When stress arrives — and it will — refer to what you wrote down. Trust your process, not someone else's confidence. If your process says to cut the position, cut it. If your process says to add, add. If your process has no answer for the current situation, the correct move is to reduce risk and watch, not to go hunting for someone who will tell you what to do.
Read widely but weight nothing by how confidently it's presented. A tentative analysis backed by strong reasoning is worth infinitely more than a table-pounding call backed by charisma. Train yourself to be suspicious of certainty. In a complex adaptive system like markets, the appropriate emotional tone is almost always humble but prepared. Anyone performing certainty is either selling something or fooling themselves.
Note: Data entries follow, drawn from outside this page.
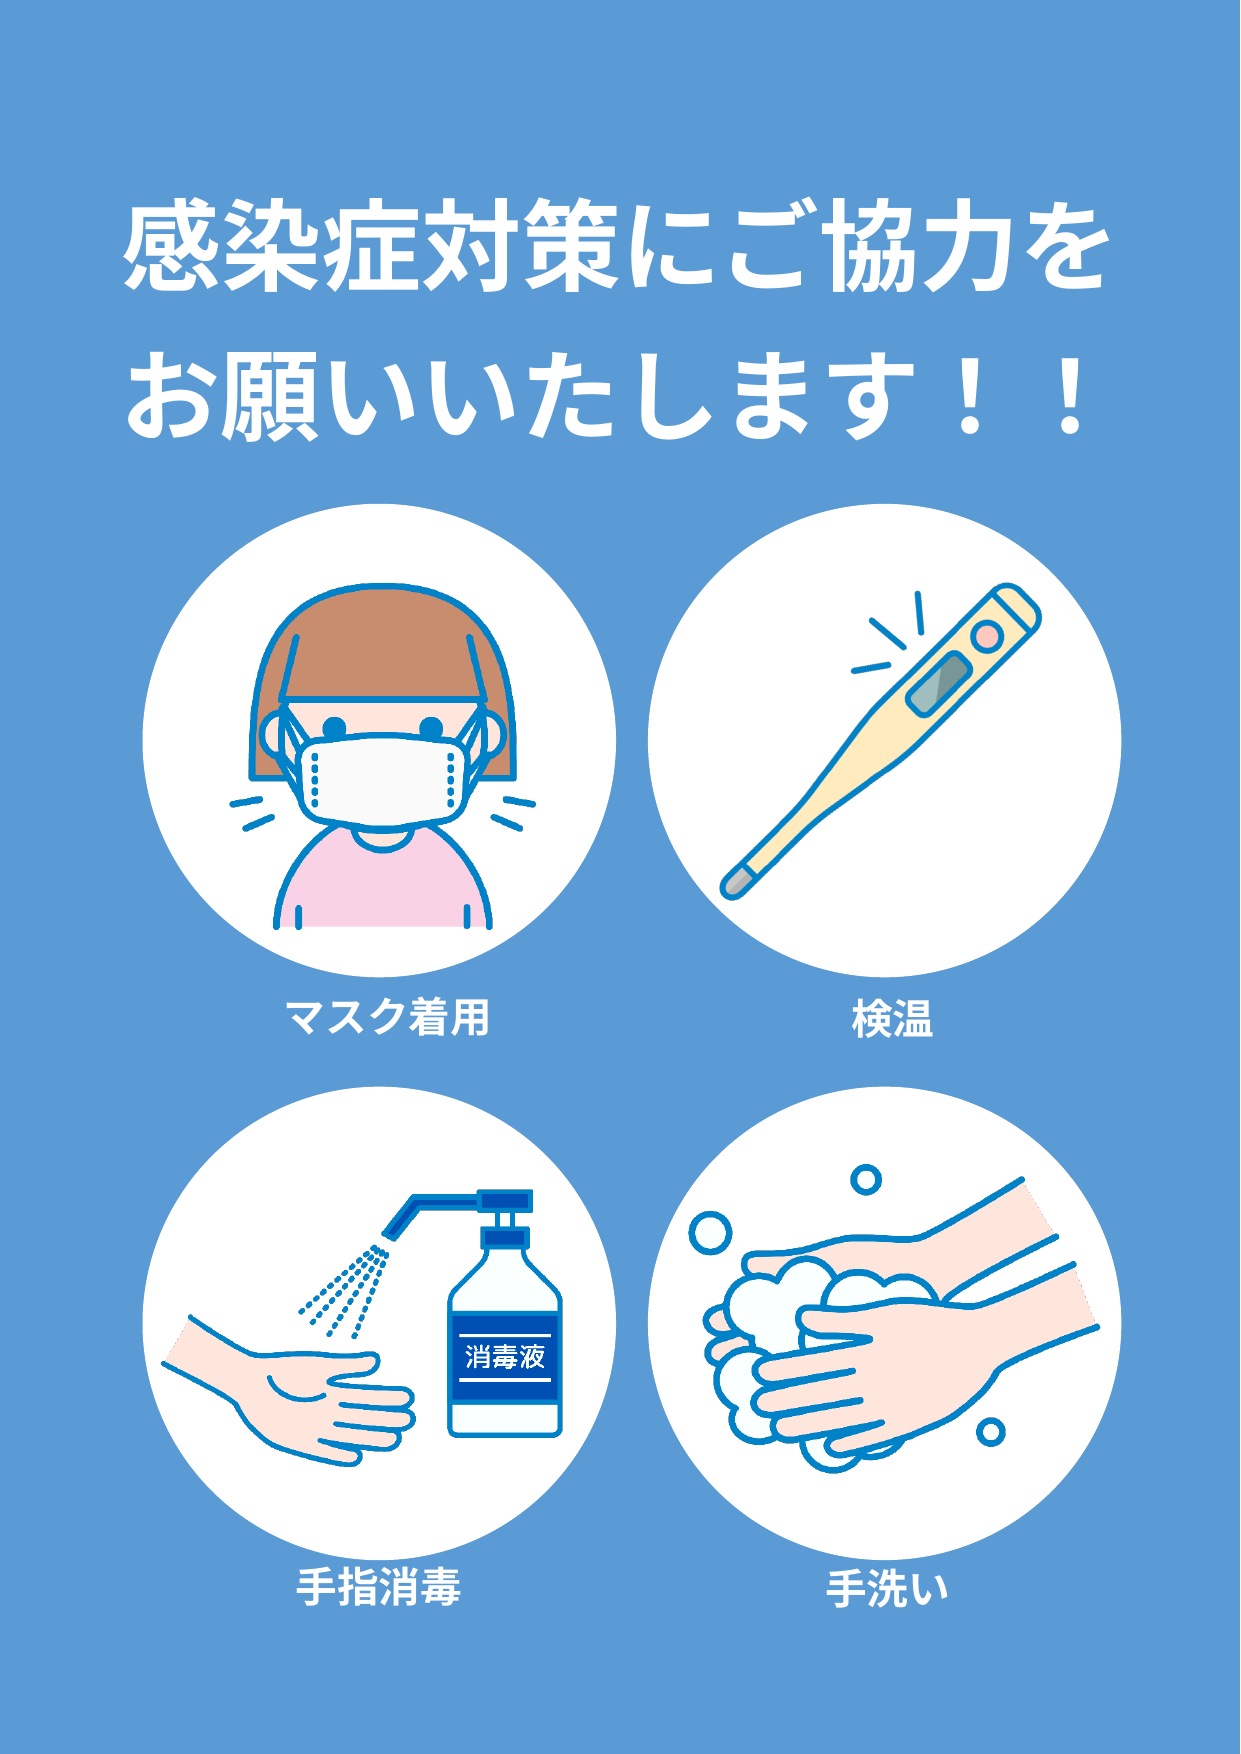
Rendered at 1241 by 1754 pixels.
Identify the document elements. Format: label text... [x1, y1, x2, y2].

picture [603, 495, 1134, 957]
picture [184, 564, 581, 948]
text 感染症対策にご協力を [112, 164, 1128, 314]
text お願いいたします！！ [112, 314, 1128, 464]
picture [653, 1135, 1135, 1502]
picture [150, 1172, 573, 1484]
Keep a decision journal. Before you enter a trade, write down why. After you exit, write down what happened. Over time, this journal becomes something no commentator can ever give you: evidence of what you actually know. It's the slow, unsexy path to genuine conviction. There are no shortcuts.
The Uncomfortable Truth
Markets will always be uncertain, and there will always be people willing to sell you the feeling of certainty. The entire financial media ecosystem is built on this exchange. You supply the attention; they supply the confidence. It's a transaction that benefits them far more than it benefits you.
Another shortcut is using LLMs like ChatGPT or Gemini or Anthropic, who says its latest Opus 4.6 model is better for financial analysis. You can question things and harden your conviction with these. Be careful not to let them act like a sycophant and push back on their assumptions. There's real value there, particularly in analysing obscure companies.
The traders who survive long enough to thrive are the ones who learn to live in deep discomfort. I think it's a muscle that needs to be strengthened over time. Good traders accept that they don't know what's going to happen tomorrow and they trade anyway, sized appropriately, with a plan for being wrong. They don't need a confident voice on the internet to tell them it's going to be okay. They've built something better: the quiet, internal conviction that comes from doing the work yourself.
The next time fear grips the market and you catch yourself desperately seeking that one reassuring voice, pause. Close the tab. Open your journal. Trust the process you built when you were thinking clearly.
Because at the end of the day, the only conviction that will hold when the market tests you is the conviction you earned yourself. This was one of those weeks.